Obviously, this trivializes real mental-health issues, and it fetishizes them, too. When guys say they are into girls with autism, what they mean is that they’re looking for quirky girls who are a little awkward and random. They want the effervescent and pink-haired Ramona Flowers from Scott Pilgrim vs. the World, not the girl with sensory issues who can’t interpret facial expressions or understand sarcasm. Not to mention that people with legit autism diagnoses would probably prefer to be chosen for themselves, rather than their neurodivergence.  

It’s difficult for everyone, from peers to parents to mental-health professionals, to navigate this new landscape. Gwen Schubert Grabb, a Los Angeles-based therapist, says she’s seen the “come one, come all” attitude of the mental-health movement being taken advantage of. Increasingly, she says, young people — and some older adults, as well — arrive with a list of symptoms to rattle off. And sometimes they have an agenda. “Look at the emotional-support and service-animal industry,” she says. “People I don’t even know will call me up and ask me to write a letter so they can bring their dog to some kind of event. I am like, ‘No, I’m not doing that.’”  

But she’s a professional and can discern when something illegitimate is afoot. Most others can’t, or are afraid to. 

Anna Caruso, 22, a senior at Northeastern University, has long suspected she has an anxiety condition and, at times, depression. But she kept it to herself growing up because the attitudes at home and at school were not sympathetic.
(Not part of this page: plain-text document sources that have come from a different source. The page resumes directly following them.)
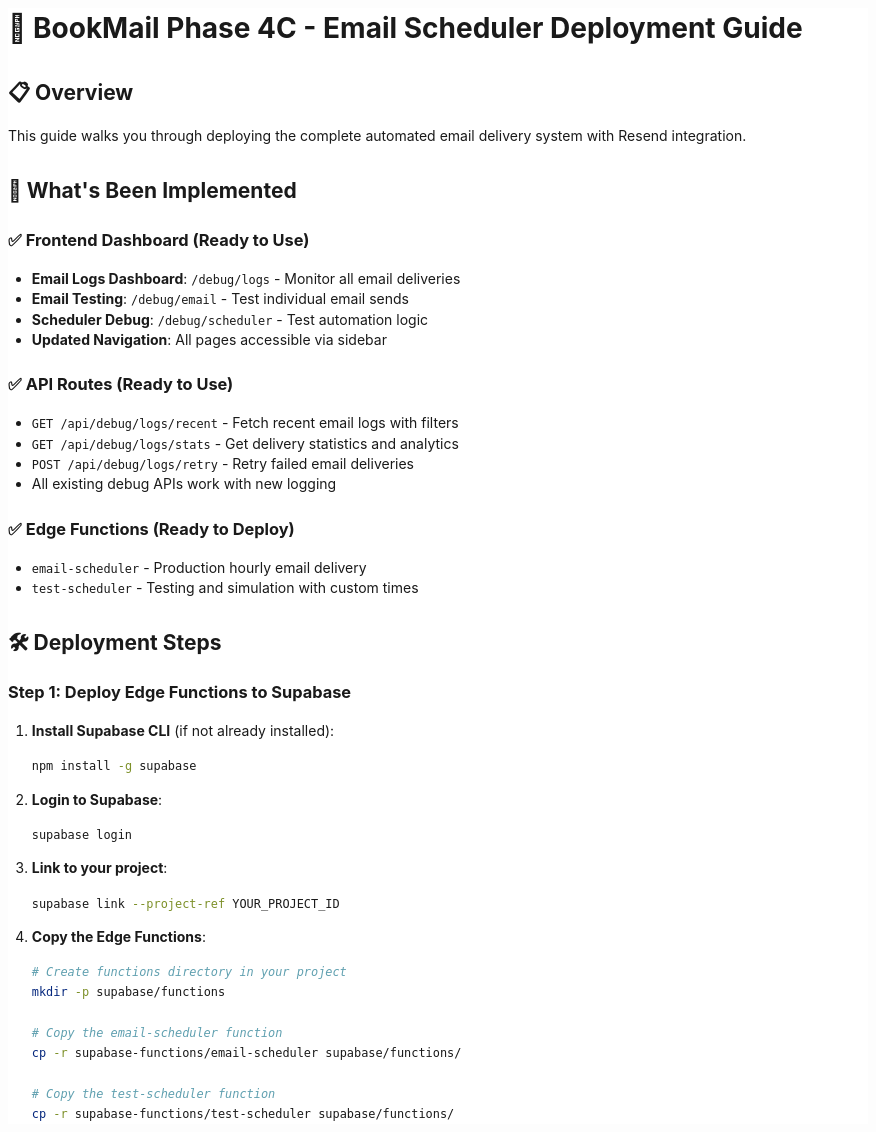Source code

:# 🚀 BookMail Phase 4C - Email Scheduler Deployment Guide

## 📋 Overview

This guide walks you through deploying the complete automated email delivery system with Resend integration.

## 🎯 What's Been Implemented

### ✅ **Frontend Dashboard (Ready to Use)**
- **Email Logs Dashboard**: `/debug/logs` - Monitor all email deliveries
- **Email Testing**: `/debug/email` - Test individual email sends
- **Scheduler Debug**: `/debug/scheduler` - Test automation logic
- **Updated Navigation**: All pages accessible via sidebar

### ✅ **API Routes (Ready to Use)**
- `GET /api/debug/logs/recent` - Fetch recent email logs with filters
- `GET /api/debug/logs/stats` - Get delivery statistics and analytics
- `POST /api/debug/logs/retry` - Retry failed email deliveries
- All existing debug APIs work with new logging

### ✅ **Edge Functions (Ready to Deploy)**
- `email-scheduler` - Production hourly email delivery
- `test-scheduler` - Testing and simulation with custom times

## 🛠️ Deployment Steps

### **Step 1: Deploy Edge Functions to Supabase**

1. **Install Supabase CLI** (if not already installed):
   ```bash
   npm install -g supabase
   ```

2. **Login to Supabase**:
   ```bash
   supabase login
   ```

3. **Link to your project**:
   ```bash
   supabase link --project-ref YOUR_PROJECT_ID
   ```

4. **Copy the Edge Functions**:
   ```bash
   # Create functions directory in your project
   mkdir -p supabase/functions
   
   # Copy the email-scheduler function
   cp -r supabase-functions/email-scheduler supabase/functions/
   
   # Copy the test-scheduler function  
   cp -r supabase-functions/test-scheduler supabase/functions/
   ```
However, she noticed a pivot in acceptance toward mental illness during Covid.  

Caruso says that when her high school reopened during her senior year, a student body that once seemed perfectly healthy was now largely mentally ill. It seemed unlikely, but difficult to challenge. “You never want to be the person to say, ‘Hey, I really don’t think that you have a mental illness,’ right?,’” Caruso says.

She does not underestimate the impact the pandemic had on young people’s psyches — social isolation and a rise of deaths across the world should be, by anyone’s standards, a valid reason to be unhappy — but the sheer numbers struck her as unbelievable. And to be fair, she’d diagnosed herself, as well, with some combination of anxiety, ADHD and depression.

“During Covid, I feel like everyone wanted to be, I don’t want to say a victim, but people wanted to be felt sorry for,” says Caruso. 

The pandemic years were also the era of George Floyd and McCarthyism-levels of cancel culture. I’ve long been tempted to believe that some of my straight, white, affluent peers were using neurodivergence to join the ranks of the marginalized. If someone was “mentally ill,” then they, too, were a part of America’s disadvantaged class.  

I’ve seen white classmates trade stories with students of color about times they’ve been subject to “mistreatment,” because education systems designed for the neurotypical, for example. Classmates have also established “safe-space” social circles. Sometimes it’s as subtle as nodding along to a black peer speaking on prejudice, with an attitude of: “we’re in this together.”

In a cultural atmosphere that systematically rewards suffering, people tend to find a reason to suffer. But there is a crucial difference between sympathy and empathy. And as with the mental-health discourse, there is a grave risk of romanticizing, or trivializing, the real issues. So far, destigmatization has been many things: a flytrap for teens trying to understand their identities; an excuse for guys to be weird about girls who “aren’t like the others”; and a means to expiate white guilt. Mental-health problems should not be stigmatized, but this trend should be.


Lily Hamson is an undergraduate at Northeastern University.